What you have to do: Rewrite the records starting with the line that reads "What is the maximum value shown in the chart?" and going on through the end, changing "the chart" to "the graph" and leaving everything else as it is. Omit the pictures from your answer.

Chart understanding data
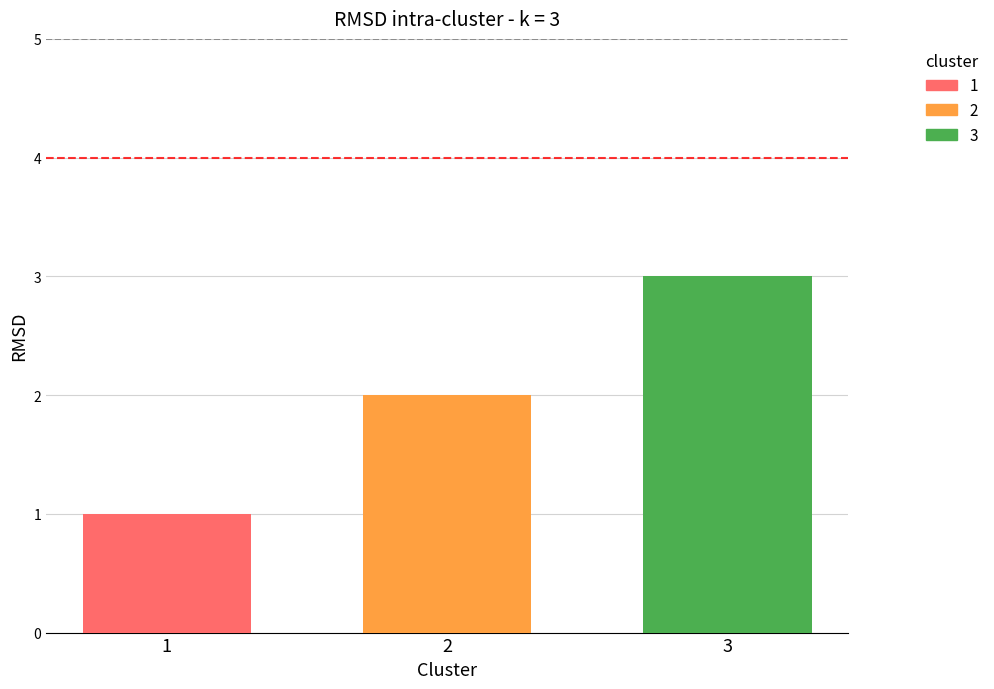

Does the chart contain any negative values?

No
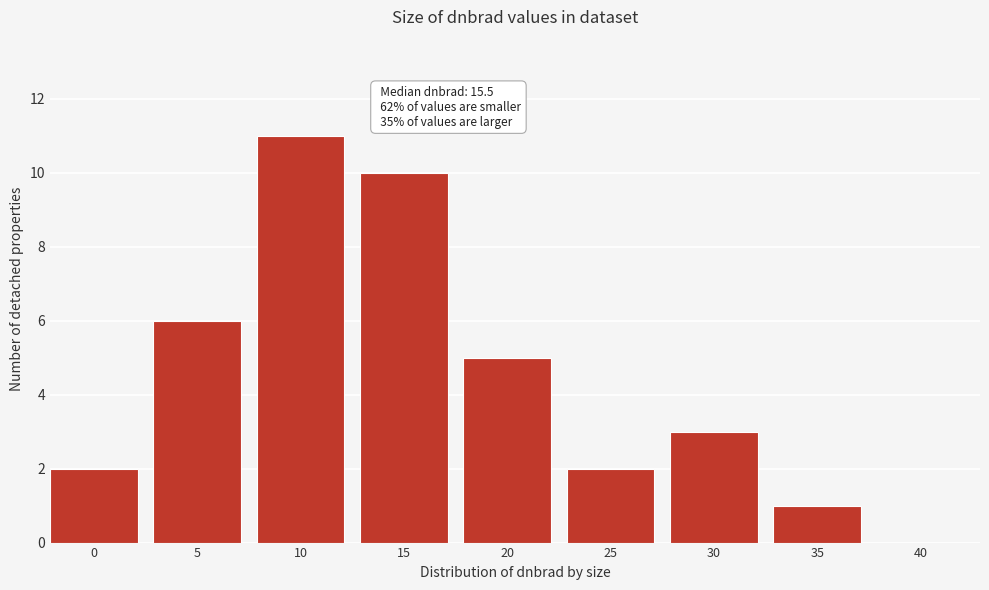

Reading left to right, list all the values displayed in this chart.

0=2	5=6	10=11	15=10	20=5	25=2	30=3	35=1	40=0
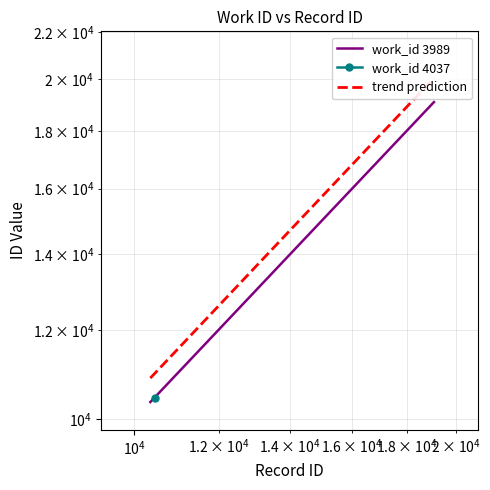

How many values are below 19081?

1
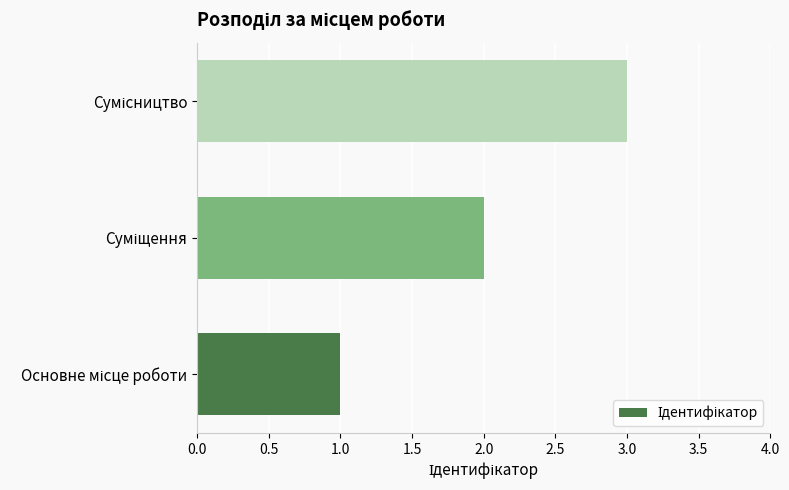

What is the maximum value shown in the chart?

3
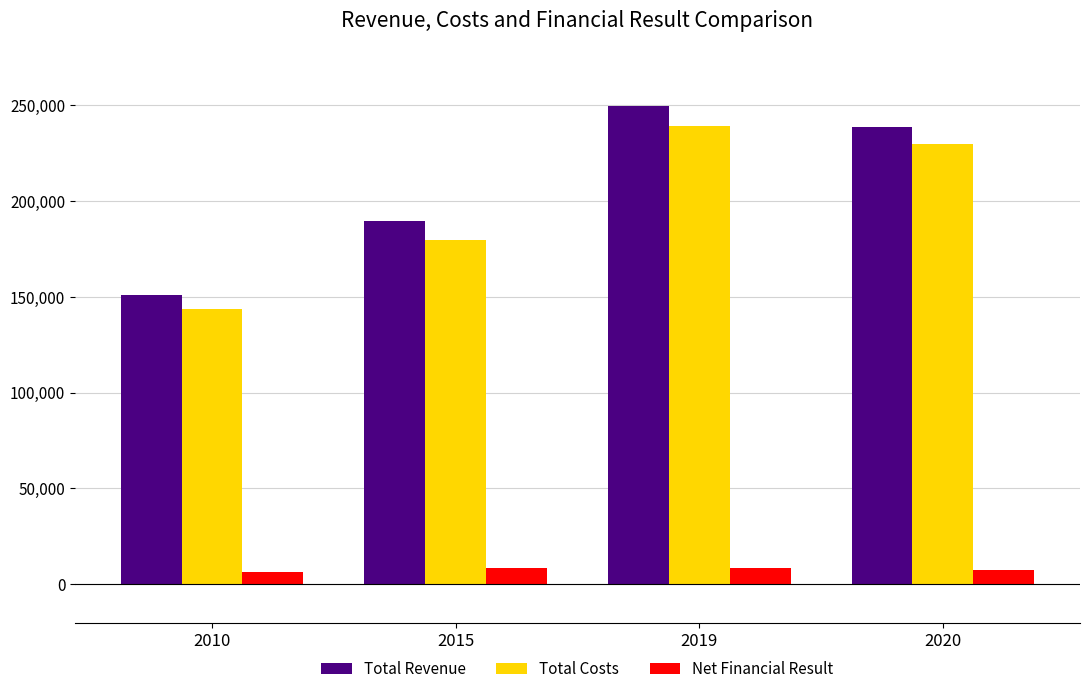

Which label corresponds to the largest value in the chart?

2019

Solution to the problem:
What is the maximum value shown in the graph?

3

Which label corresponds to the largest value in the graph?

2019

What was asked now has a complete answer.